“Tris?” Josiah asked again, and he remembered he’d asked them a question.
“About the thing with your hair.” When Tristan and Josiah first started sleeping together, he would flinch if Tristan touched his hair. He didn’t anymore, but it wasn’t as though Tristan did it much anyway. It was their thing, and they deserved that. They all had bits and pieces that belonged to different combinations of two of them, and then those pieces that were a part of their whole—the three of them.
“It drove me fuckin’ nuts when we first met. Always in his face.” Mateo turned toward Josiah, history and memories being shared between them.
One would think jealousy would take root in him, but it didn’t. Their bond...their connection is what started all of this. It’s what made Tristan feel, even if he couldn’t always show it the way he should, because as much as he loved them, as much as he knew they loved him, the thought of needing someone the way he did them still made his finger seek the pulse in his wrist. As weak as it made him feel, needing still scared him to death. One night couldn’t change that.
“It was a way for me to hide, I think.” Josiah pulled a dish from the oven. “I’m not sure I planned it that way, but it was. Here,” Josiah set the pan on the middle of their set table, then grabbed the rice and moved it over as well before joining Mateo and Tristan.
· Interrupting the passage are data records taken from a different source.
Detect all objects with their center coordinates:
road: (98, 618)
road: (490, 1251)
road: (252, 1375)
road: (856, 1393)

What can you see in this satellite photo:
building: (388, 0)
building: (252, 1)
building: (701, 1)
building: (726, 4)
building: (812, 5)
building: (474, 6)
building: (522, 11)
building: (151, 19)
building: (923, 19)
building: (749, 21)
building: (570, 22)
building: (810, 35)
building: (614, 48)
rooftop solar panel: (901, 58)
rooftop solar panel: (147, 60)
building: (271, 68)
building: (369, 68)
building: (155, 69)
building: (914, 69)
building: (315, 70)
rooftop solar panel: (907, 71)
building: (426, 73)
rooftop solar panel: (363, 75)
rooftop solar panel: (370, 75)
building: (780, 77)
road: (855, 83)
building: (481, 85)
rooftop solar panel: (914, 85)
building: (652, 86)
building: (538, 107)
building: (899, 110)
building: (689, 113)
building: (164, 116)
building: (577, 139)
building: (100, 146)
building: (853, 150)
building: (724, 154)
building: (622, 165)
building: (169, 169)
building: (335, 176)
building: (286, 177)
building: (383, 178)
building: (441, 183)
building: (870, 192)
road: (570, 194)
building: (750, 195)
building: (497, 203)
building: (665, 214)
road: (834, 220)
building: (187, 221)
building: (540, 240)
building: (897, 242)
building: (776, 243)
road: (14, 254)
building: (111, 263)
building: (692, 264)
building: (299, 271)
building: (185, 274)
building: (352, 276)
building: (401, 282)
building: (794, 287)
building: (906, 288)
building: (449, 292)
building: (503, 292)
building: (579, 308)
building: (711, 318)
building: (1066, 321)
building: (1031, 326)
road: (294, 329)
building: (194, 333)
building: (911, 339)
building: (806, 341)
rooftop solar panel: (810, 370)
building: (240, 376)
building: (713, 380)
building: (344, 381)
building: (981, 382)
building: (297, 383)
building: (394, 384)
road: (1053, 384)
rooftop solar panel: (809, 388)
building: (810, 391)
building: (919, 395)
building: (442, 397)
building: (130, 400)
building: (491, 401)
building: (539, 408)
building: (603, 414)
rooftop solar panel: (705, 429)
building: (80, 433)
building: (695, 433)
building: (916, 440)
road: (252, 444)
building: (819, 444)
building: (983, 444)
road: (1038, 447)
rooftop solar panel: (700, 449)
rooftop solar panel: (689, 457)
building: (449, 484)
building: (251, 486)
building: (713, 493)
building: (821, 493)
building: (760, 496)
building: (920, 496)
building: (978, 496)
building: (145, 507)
“One of the first times we really spoke, it started because of my hair. Mateo hadn’t been with us long.” Josiah dished food onto a plate and handed it to Tristan. “We were sitting in our room, twin beds separated by a desk. I was doing my homework and hoping he would talk to me, scared he would at the same time. What would a guy like him have to say to someone like me? Teo was like, strength in human form to me. I was in awe of him.”
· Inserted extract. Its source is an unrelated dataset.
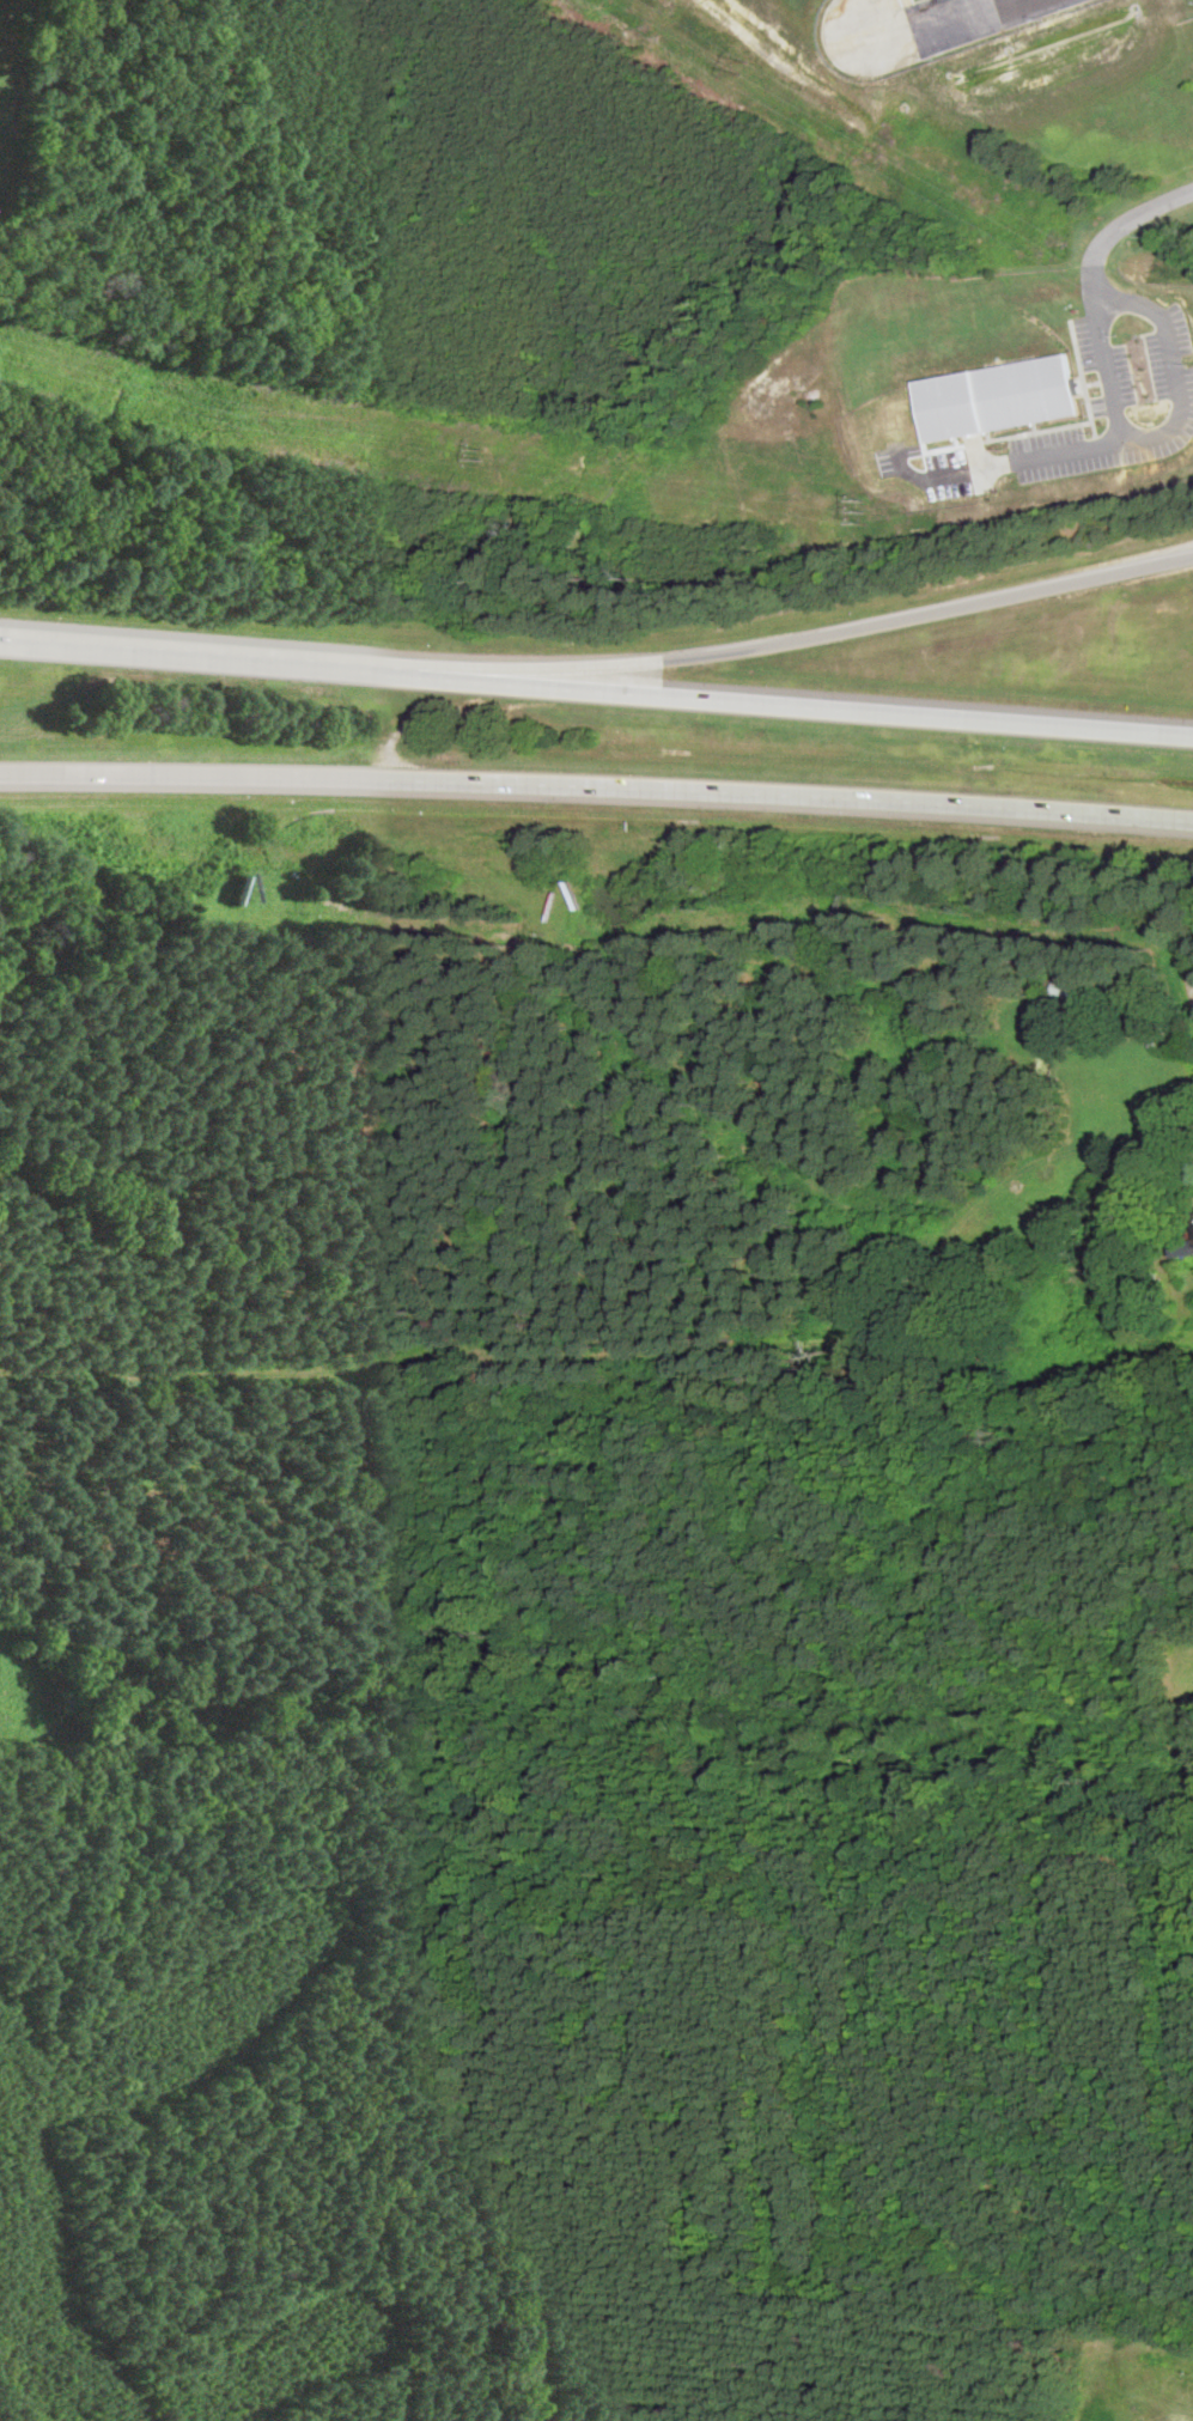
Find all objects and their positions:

Tristan watched Josiah hand Mateo his plate next.
“I wasn’t shit,” Mateo said, and Josiah rolled his eyes.
“And then?” Tristan prompted, needing to hear more of their story. Needing to know more of where they came from.
Josiah chuckled. “And then he looked at me like there was absolutely no hope for me and said, ‘Doesn’t that bother you? The way your hair’s always gettin’ in your eyes?’ And all I could think was that he’d noticed me... This guy who people were afraid of, yet who had protected me, noticed me...I was shocked he would even pay attention to something like that.”
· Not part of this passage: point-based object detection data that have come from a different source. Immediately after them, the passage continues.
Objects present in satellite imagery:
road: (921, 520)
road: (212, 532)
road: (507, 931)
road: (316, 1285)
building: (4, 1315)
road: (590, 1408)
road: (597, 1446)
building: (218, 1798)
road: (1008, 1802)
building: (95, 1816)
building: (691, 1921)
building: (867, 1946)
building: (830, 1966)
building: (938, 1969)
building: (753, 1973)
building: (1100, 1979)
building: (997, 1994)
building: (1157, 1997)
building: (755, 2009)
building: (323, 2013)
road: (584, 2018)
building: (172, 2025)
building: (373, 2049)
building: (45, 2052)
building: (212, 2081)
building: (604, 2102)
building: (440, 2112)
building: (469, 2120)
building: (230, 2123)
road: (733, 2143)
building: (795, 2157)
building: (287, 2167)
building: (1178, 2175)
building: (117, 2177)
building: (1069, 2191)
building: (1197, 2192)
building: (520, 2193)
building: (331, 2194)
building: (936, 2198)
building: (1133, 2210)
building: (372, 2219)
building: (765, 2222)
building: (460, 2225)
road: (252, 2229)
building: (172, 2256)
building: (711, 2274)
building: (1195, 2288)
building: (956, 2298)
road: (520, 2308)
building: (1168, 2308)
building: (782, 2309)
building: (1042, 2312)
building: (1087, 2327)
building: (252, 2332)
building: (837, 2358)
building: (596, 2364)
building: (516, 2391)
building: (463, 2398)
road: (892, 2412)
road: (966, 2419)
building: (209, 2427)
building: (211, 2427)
Tristan’s eyes found Mateo. He was bent toward the table, as though leaning over to take a bite of his chicken but then got caught in Josiah instead. His stare was dark—dark eyes, and a dark, hungry look.
“I always noticed you. Even when I didn’t want to. I couldn’t believe someone like you’d give a shit.”
Jesus, they were beautiful. They inspired Tristan to want more for himself. To want them.
“What did you tell him?” Tristan asked Josiah.
There was another chuckle. “Shit...I think I asked him about girls.”
Tristan found himself laughing, not having expected that one. Josiah had told him before that he’d never so much as kissed a girl. He’d always known he was gay, and the only person he’d been interested in was Mateo.
“Then he fuckin’ tells me he’s not into girls. I’m a seventeen-year-old gangbanger, and he just spits that shit out like it wasn’t a big deal. Dios, I coulda' killed him. In my world, shit like that coulda' gotten him hurt.”
That reaction right there was the one that made him love Mateo. With Josiah, it was obvious why either of them would love him. He was the best of them all. Good, honest, in a way that was rare in the world. With Mateo, it was his need to protect, the loyalty and sense of honor that made him defend someone he loved, regardless of what that defense entailed. It wasn’t something Tristan ever saw himself respecting in a lot of ways, but it was based from goodness. He was completely selfless where Josiah was concerned, even at that young of an age. Mateo would be where Tristan was concerned as well, though he didn’t deserve it the way Josiah did.
“I—”
“He wouldn’t have said it to anyone other than you.” Tristan cut Josiah off. “He’d never said it to anyone before, right, Josiah?”
His lover nodded his head.
“He knew he could trust you. You might not have known it, but you’d already proven yourself to him when you protected him at school.” Josiah had told Tristan about the guys who bullied him the first day of school, and how Mateo had been there. Mateo had always done everything to be there for Josiah, even going as far as letting him go to keep him safe from his world.